Moradores do Jardim Novo Samambaia, uma antiga ocupação regularizada em Campo Grande, acompanharam nesta terça-feira (2) o lançamento das obras de drenagem e pavimentação na região.
O investimento será de R$ 32 milhões. Metade do valor será destinada à infraestrutura, que inclui também a construção de uma praça. A outra metade será usada para reformar 463 casas.

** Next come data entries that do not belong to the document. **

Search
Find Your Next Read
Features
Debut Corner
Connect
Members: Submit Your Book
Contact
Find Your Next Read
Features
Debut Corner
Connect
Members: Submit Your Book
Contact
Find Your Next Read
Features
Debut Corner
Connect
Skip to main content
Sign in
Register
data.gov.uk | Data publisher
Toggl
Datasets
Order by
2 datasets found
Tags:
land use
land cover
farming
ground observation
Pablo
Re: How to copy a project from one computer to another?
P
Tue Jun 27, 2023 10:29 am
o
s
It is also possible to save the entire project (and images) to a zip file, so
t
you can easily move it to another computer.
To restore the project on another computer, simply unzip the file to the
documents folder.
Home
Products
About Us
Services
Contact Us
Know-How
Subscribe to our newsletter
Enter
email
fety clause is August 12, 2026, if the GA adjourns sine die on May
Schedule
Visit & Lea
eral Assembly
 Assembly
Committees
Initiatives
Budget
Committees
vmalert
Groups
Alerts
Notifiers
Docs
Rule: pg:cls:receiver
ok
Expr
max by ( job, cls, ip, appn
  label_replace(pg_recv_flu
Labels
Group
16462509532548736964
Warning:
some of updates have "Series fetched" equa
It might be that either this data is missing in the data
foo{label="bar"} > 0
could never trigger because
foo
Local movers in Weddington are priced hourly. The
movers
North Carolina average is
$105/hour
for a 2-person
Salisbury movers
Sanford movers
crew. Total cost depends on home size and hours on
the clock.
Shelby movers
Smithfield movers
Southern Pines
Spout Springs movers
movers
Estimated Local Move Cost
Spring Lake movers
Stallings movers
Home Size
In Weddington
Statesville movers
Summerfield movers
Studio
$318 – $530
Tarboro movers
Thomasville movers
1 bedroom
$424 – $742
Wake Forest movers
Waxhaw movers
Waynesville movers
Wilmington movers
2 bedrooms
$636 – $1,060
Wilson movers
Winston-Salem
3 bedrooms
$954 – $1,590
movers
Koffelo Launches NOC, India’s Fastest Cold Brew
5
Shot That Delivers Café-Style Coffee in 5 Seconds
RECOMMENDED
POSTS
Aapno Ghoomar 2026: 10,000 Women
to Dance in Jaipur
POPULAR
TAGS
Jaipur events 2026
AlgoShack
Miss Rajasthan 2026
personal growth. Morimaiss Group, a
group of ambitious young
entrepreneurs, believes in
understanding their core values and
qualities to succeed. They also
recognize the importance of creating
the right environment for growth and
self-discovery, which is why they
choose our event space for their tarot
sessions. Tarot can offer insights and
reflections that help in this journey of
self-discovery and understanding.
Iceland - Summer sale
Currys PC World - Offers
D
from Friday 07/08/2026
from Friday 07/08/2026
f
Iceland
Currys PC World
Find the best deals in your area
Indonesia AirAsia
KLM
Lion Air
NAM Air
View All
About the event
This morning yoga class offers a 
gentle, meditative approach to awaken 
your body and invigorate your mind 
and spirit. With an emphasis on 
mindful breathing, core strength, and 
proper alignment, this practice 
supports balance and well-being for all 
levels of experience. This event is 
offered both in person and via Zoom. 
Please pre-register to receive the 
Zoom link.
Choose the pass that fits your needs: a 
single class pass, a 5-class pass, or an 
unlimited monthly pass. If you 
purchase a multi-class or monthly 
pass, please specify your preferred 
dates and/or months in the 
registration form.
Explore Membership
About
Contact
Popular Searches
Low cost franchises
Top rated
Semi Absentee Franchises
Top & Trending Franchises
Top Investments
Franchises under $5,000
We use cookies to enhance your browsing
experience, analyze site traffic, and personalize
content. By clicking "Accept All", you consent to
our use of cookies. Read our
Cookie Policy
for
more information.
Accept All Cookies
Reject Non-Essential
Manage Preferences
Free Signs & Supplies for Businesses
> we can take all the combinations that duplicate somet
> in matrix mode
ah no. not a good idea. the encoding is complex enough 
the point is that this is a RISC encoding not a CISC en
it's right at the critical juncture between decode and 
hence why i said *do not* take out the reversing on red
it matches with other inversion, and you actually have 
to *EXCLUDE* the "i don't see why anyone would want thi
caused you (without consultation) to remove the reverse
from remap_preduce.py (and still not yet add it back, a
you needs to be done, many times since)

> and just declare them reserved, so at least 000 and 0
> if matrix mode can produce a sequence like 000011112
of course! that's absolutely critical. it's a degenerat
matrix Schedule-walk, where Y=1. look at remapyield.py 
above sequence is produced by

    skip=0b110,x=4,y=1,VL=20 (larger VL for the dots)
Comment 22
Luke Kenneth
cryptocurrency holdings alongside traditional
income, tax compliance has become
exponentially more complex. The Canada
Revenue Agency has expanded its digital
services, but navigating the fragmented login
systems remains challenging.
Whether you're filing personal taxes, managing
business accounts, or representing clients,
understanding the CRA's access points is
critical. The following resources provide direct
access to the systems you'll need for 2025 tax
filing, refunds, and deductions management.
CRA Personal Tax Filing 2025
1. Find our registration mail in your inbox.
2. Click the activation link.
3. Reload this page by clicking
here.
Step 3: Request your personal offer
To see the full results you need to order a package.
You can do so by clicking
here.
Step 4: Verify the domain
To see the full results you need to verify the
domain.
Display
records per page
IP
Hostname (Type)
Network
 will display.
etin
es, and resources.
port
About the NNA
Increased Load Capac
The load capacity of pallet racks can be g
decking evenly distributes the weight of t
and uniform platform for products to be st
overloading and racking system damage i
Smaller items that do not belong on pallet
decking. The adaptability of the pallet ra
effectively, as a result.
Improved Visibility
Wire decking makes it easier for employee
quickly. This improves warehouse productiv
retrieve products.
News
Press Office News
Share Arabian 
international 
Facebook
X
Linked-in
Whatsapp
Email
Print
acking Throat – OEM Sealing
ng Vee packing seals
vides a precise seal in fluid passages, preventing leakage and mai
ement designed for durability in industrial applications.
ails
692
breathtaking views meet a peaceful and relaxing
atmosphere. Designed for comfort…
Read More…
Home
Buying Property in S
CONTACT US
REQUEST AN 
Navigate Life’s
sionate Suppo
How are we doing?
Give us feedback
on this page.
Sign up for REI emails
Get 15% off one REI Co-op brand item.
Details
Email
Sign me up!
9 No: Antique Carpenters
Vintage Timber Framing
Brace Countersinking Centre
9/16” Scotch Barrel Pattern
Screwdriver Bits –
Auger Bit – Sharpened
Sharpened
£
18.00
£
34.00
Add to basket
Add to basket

A maior parte dos recursos será financiada junto à Caixa Econômica Federal pelo Governo Estadual. O restante será bancado pelo Governo Federal. O conjunto de obras está cadastrado no PAC Periferia Viva, programa lançado em 2024 e coordenado pelo Ministério das Cidades.
Para atender os moradores cujas casas serão reformadas, foi inaugurado um posto de atendimento. A maioria das residências tem poucos cômodos. Algumas não têm piso. Os moradores construíram as moradias de alvenaria com recursos públicos, após os antigos barracos terem sido desmanchados.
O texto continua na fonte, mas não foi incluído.